_Challenges_
(1) In the Houston Bright biography, what was the title of Bright's doctoral dissertation?
(2) Decide whether each statement agrees with the Houston Bright biography, and quote the words that settle it: (a) Bright composed his first piece of music at the age of ten. (b) Bright left the Army as a major. (c) Bright studied composition under Curt Sachs.

_Source document_
────────────────
= Houston Bright =

American composer

Robert Houston Bright (January 21, 1916 – December 8, 1970) was a composer of American music, known primarily for his choral works. The best-known of these is an original spiritual "I Hear a Voice A-Prayin'," but he wrote dozens of highly regarded pieces over the course of his career, including a number of instrumental compositions. Bright was, among his peers, well known and respected as a composer, choral director, and professor. He spent his entire academic career in the Music Department of West Texas State College (now West Texas A&M University).

== Life ==

Houston Bright was born January 21, 1916, in Midland, Texas. He was the son of a Methodist minister, the Rev. John R. Bright. Houston learned to read music and play the piano while still a small boy; he composed his first piece of music at the age of ten. In his teens he studied voice, clarinet, and cornet, as well as piano. He attended high school in Shamrock, in the Texas Panhandle (although the 1938 West Texas yearbook, Le Mirage, shows his hometown to be Plainview). After graduating from high school in 1932, he attended West Texas State. He organized a dance band, the "Kampus Katz," in the 1935–1936 school year; the band played locally and also toured Texas, New Mexico, and Colorado during the following summer.

While a college student Houston also became known as a classical vocalist, singing baritone in solo recitals and as a soloist in college oratorio concerts; his brother, Weldon, sang tenor. (Weldon Bright, also musically gifted, went on to become a jazz pianist and organist, the leader of a regionally popular dance band, and music director of Amarillo's KGNC radio station during the 1950s; after leaving radio, he, too, turned to teaching music.)

Bright received his Bachelor of Science degree in music in 1938. Afterward he was the first student in his college to be designated as a "graduate assistant." He received his Master of Arts degree in music education in 1940 and took a full-time faculty appointment at that time. On June 5, 1941, he was wed to Frances May Usery, a West Texas State piano instructor whom he had met while he was still a student. "Music brought us together," he later said. "She was my accompanist."

During World War II, Bright served as an Army officer in Europe 1942–1945, leaving the service as a captain in the infantry to return to West Texas. Through summer study and a leave of absence, he completed his work for a Ph.D. degree in musicology in 1952 at the University of Southern California. There he studied conducting under Dr. Charles C. Hirt, musicology under visiting professor Curt Sachs, and composition under Austrian émigré composer Ernest Kanitz and American composer Halsey Stevens. His dissertation was titled The Early Tudor Part-Song from Newarke to Cornyshe.
────────────────
_Data records_
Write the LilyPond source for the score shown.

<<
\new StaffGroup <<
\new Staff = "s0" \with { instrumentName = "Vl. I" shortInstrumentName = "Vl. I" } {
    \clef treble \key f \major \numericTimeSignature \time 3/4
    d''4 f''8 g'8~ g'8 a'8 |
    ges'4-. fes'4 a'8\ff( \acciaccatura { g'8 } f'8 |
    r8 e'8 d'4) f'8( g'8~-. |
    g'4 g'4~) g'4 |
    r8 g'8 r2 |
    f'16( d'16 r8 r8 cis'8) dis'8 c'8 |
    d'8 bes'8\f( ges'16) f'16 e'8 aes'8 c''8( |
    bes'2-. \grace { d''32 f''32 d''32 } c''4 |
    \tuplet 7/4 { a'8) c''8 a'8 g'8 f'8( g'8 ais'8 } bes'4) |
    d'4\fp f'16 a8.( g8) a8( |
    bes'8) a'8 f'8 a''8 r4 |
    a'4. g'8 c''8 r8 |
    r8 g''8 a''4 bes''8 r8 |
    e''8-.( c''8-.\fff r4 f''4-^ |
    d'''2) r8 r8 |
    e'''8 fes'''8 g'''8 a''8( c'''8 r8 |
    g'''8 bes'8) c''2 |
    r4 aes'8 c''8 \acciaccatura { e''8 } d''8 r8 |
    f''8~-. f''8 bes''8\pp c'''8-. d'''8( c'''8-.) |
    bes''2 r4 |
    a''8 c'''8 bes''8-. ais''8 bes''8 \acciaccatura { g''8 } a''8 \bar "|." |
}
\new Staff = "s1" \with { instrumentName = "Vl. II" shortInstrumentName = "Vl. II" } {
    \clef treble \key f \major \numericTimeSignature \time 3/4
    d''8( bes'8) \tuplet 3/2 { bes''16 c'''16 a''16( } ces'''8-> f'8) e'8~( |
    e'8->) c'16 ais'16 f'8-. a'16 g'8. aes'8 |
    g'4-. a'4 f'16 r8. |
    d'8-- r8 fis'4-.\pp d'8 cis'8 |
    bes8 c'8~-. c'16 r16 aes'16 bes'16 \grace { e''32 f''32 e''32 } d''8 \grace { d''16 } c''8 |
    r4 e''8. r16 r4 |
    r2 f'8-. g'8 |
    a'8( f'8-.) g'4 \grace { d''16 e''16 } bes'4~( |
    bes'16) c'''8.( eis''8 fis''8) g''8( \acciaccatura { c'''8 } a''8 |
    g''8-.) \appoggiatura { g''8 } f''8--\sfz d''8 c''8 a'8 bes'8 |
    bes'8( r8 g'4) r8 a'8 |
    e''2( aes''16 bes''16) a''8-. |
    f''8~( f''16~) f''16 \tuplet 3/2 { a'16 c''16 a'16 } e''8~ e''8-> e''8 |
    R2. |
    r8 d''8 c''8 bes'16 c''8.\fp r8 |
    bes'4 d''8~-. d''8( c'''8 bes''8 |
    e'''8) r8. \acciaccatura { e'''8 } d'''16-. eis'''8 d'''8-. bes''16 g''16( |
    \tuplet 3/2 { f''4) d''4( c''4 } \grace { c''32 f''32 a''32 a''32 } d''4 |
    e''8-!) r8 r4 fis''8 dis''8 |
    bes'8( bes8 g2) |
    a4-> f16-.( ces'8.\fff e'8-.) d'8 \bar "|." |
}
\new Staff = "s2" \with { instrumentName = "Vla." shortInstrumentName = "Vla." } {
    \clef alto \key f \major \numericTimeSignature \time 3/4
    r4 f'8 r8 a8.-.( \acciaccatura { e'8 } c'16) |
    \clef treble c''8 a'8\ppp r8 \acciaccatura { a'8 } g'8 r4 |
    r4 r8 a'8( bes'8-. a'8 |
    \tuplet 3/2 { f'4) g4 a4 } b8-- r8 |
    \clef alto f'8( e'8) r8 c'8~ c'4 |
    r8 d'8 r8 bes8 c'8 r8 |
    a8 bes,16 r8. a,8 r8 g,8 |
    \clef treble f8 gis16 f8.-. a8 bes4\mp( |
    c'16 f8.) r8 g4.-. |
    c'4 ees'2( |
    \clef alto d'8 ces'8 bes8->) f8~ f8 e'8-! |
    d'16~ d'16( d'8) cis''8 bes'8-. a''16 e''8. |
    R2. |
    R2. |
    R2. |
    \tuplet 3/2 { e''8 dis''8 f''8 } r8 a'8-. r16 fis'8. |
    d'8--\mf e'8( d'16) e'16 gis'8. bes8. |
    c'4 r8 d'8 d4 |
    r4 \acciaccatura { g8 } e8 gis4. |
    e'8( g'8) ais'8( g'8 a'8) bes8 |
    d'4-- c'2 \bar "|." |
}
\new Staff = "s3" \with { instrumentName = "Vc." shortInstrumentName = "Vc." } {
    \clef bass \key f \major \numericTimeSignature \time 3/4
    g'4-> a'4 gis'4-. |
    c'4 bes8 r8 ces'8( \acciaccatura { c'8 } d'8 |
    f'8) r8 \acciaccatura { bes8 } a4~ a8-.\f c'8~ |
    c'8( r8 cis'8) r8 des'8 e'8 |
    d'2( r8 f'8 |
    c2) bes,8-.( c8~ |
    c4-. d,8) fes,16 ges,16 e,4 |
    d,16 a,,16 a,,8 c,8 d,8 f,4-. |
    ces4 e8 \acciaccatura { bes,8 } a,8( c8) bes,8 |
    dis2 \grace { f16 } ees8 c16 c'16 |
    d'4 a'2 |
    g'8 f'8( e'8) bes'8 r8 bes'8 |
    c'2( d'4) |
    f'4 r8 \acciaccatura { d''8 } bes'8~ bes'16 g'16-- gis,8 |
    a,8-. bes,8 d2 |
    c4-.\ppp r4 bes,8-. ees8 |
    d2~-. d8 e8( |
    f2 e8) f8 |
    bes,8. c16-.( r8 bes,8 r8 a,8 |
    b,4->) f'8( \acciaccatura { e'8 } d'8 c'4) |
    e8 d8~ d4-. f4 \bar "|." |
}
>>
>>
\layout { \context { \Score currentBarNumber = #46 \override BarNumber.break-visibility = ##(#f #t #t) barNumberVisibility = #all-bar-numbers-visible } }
────────────────
_Solutions to the exercise_
(1) The Early Tudor Part-Song from Newarke to Cornyshe

(2)
(a) Yes: "he composed his first piece of music at the age of ten"
(b) No: "leaving the service as a captain in the infantry"
(c) No: "musicology under visiting professor Curt Sachs"